According to Hummel and Timberlake, the “Free Banking Era” Was the Most Stable Banking System in American History

Despite all the Hamiltonians’ efforts, the Jeffersonians more or less prevailed for decades. The government remained relatively small and decentralized. By the mid-1850s tariff rates were as low as they would be for the entire nineteenth century, and federal subsidies for “internal improvements” were all but nonexistent. The Bank of the United States was dismantled in the 1830s. The American banking system was dominated by state-chartered banks that issued currency backed by gold and silver on demand and that therefore did not inflate their currency beyond what their specie reserves justified. It was not a perfect system, of course, but two highly reputable economic historians, Jeffrey Hummel and Richard Timberlake, have made compelling cases that it was the most stable banking system the United States has ever had. . . .

__________

A nationalized banking system was one key element of Alexander Hamilton’s agenda that the Lincoln regime resurrected. It did not seem to matter that such a system had been tried twice, with the First and Second Banks of the United States, and each time had created economic instability and corruption. Nor did it matter that during what economists call the “free banking era,” which began when the Second Bank of the United States was dissolved in the 1830s, the purchasing power of American currency remained stable. This stability resulted precisely because the money supply was denationalized. State governments took a more or less laissez-faire attitude toward banking; about half did not even require a state government charter for individuals who wanted to start a bank, accept deposits, and issue banknotes. Banks, then, were “regulated” mainly by competition in the marketplace: a bank that printed too much currency and did not hold sufficient specie reserves would eventually fail. Such failures did occur, but they remained localized and never caused a national bank panic or depression, as has been the case with nationalized banking systems. Panics and depressions are what economists refer to as “contagion effects” of centralized or nationalized banking.

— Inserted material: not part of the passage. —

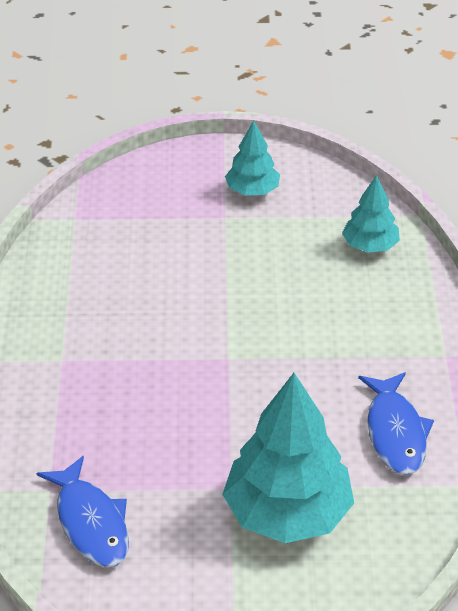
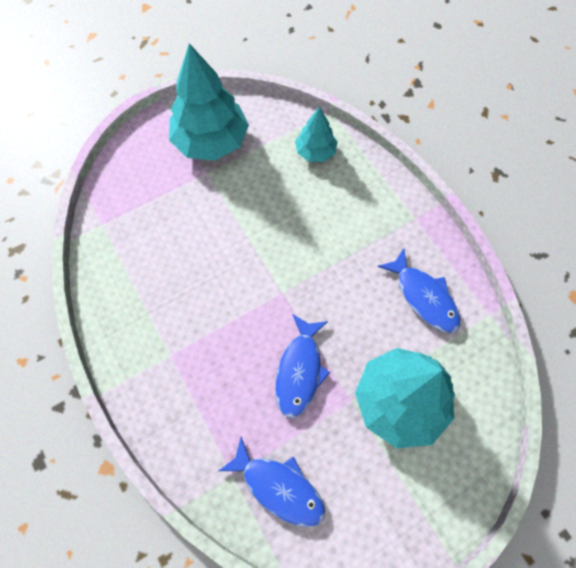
camera: 30 degrees left, 25 degrees up
turquoise tree [225,120,280,196] -> turquoise tree [169,43,249,161], size x1.87
none -> blue fish [275,314,330,418]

—Thomas J. DiLorenzo, Hamilton’s Curse: How Jefferson’s Archenemy Betrayed the American Revolution—and What It Means for America Today (New York: Crown Forum, 2008), 124, 126-127.


Sunday, May 17, 2020

Canada's First Bank, the Bank of Montreal, Was Modeled After the Second Bank of the United States

Canadian bank charters, if not other aspects of the banking system, were modelled explicitly on American examples, a fact that is emphasized by W.T. Easterbrook and Hugh G.J. Aitken in Canadian Economic History. The first Bank of the United States, based on principles enunciated by Alexander Hamilton, served as the model for the stillborn Bank of Lower Canada in 1808. The articles of association that led to the charter of the Bank of Montreal also followed American examples, particularly that of the second Bank of the United States, which began operation only six months before the Bank of Montreal. The latter bank sent its officers to New York to study banking procedures in effect there, and it employed experienced American bankers during its early years. Easterbrook and Aitken saw strong parallels between the centralist organization, branch systems, and uniform stable currency of Hamiltonian principles, and the legislative framework of Canadian banking. Some nineteenth century opinion supports this view. In 1877 Sir Francis Hincks offered the generalization that the Canadian banking system was modelled on the one that formerly prevailed in the United States. He was referring to the first and second Banks of the United States and their branch systems.

—Stephen Edward Thorning, “Hayseed Capitalists: Private Bankers in Ontario” (PhD diss., McMaster University, 1994), 25.